Day Twelve: June 21 (posted June 23)
Besides exploring geyser basins yesterday, I also transferred from the Old Faithful cabin to one in the Lake Yellowstone area. This morning, waking up in my new headquarters, I found a buffalo grazing on the lawn outside.
A section of Yellowstone’s Grand Loop Road is closed for construction: the northeast section that climbs over a high pass above the treeline. What you see there is not much different from the comparable section of Rocky Mountain National Park, so I wasn’t bothered by having to miss it on this visit. But it does require a bit of back-and-forth along the rest of the road, since you can’t just take the loop all the way around.
So my plan for the day was to head north along Grand Loop, from Lake Yellowstone up to the canyon, then take the shortcut across to the west side and continue north up to Mammoth Hot Springs in the northwest corner. It was a cold and rainy morning, with dark threatening clouds overhead, but I got an early start anyway.
The lake’s outlet is the Yellowstone river, which leaves the lake as a broad and slow-moving stream.
It meanders over broad plains, like here in Hayden Valley. | |
Occasionally picking up speed when its path narrows, like here at the LeHardy Rapids. |
But on the whole, you’d think it was a pretty peaceful, broad river. But you wouldn’t want to be innertubing down it, because all of a sudden it comes to this:
The Upper Falls, first of two massive waterfalls that send the river plunging down into the Grand Canyon of the Yellowstone. |
The second plunge, over the Lower Falls, comes up not much farther downstream.
Along the road from the lake to the canyon lies another thermal area, the “Mud Volcano.”
The actual Mud Volcano (above right) doesn’t look much like a volcano today. When it was discovered by the Langford expedition in 1870, it looked like a classic cone volcano in miniature, with boiling mud erupting from its peak, and so they named it. Two years later, another expedition found it had blown itself to pieces, leaving the pool it is today.
By the time I was done with the Canyon and Mud Volcano areas, the sun was starting to come out. Through the afternoon, periods of sun and warmer temperatures alternated with thunderstorms rolling through, lasting a few minutes and then clearing up again. Here are some pictures along the way as I drove on up toward Mammoth.
I’m starting to realize how much I did on this particular day… this is getting to be a pretty long blog post and I’m not done yet.

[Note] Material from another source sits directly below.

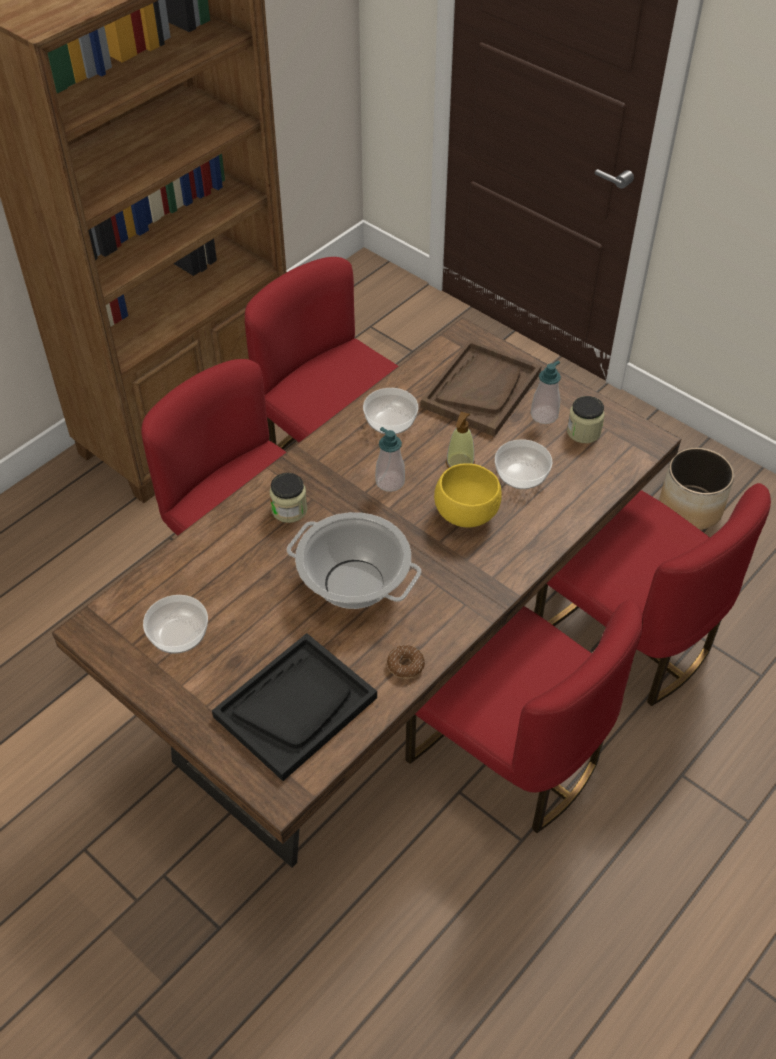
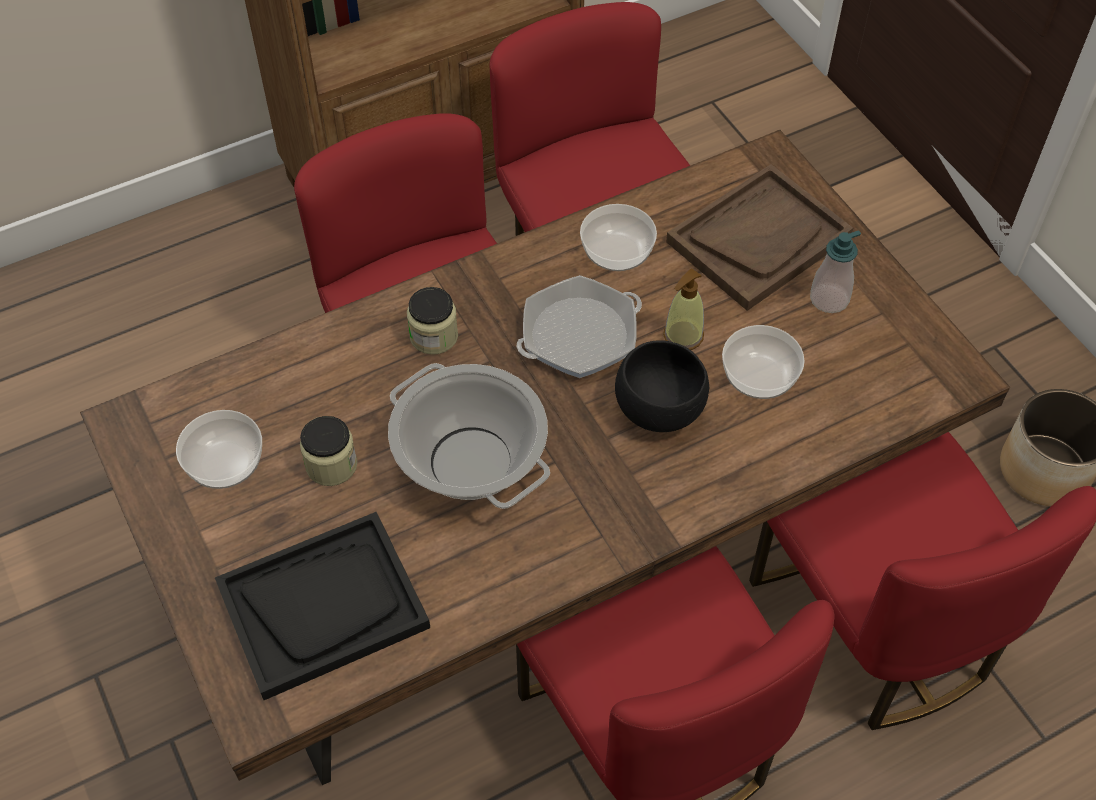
camera: 20 degrees right, 5 degrees up
soap dispenser [375,427,405,492] -> frying pan [517,275,642,378]
donut [387,645,425,679] -> none
yellow bowl [434,463,502,528] -> black bowl [615,340,709,432]
jar [567,396,605,443] -> jar moved to [300,416,357,486]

In the northwest corner of the park is Mammoth village. When Yellowstone first became a national park (the first in the world) in 1872, there was as yet no park service to operate it. It was the US Army that was given the responsibility, and the Army’s camp was here at Mammoth. Park headquarters is still here, along with a cluster of historical buildings reflecting the earliest history of the park.
I did not take a picture of any of it. I went to look at Mammoth Hot Springs instead, the reason why the Army set up park headquarters here and not somewhere else.
After Mammoth Hot Springs, I drove up to the north (original) park entrance. The archway here quotes the legislation that established Yellowstone as the world’s first national park for “the benefit and enjoyment of the people.”
I had dinner outside the park in Gardiner, Montana, the town right outside the north entrance. After that, I still wasn’t done: it’s the longest day of the year and there’s plenty of sunlight left!
I had earlier tried to see another thermal area, “Artist’s Paint Pots,” but a line of cars half a mile long to get into the parking lot changed my mind. On my drive back south, with evening coming on, the crowds had mostly dispersed and I had a look.
Finally, at the end of a long day (and a long blog post) I headed back to my cabin on Lake Yellowstone. Only one day in Yellowstone left.
Look at today’s mileage— that’s how big Yellowstone is. But it’s not like you’re having to spend time driving from one sight to another; every hundred yards of the drive is a sight to behold in its own right.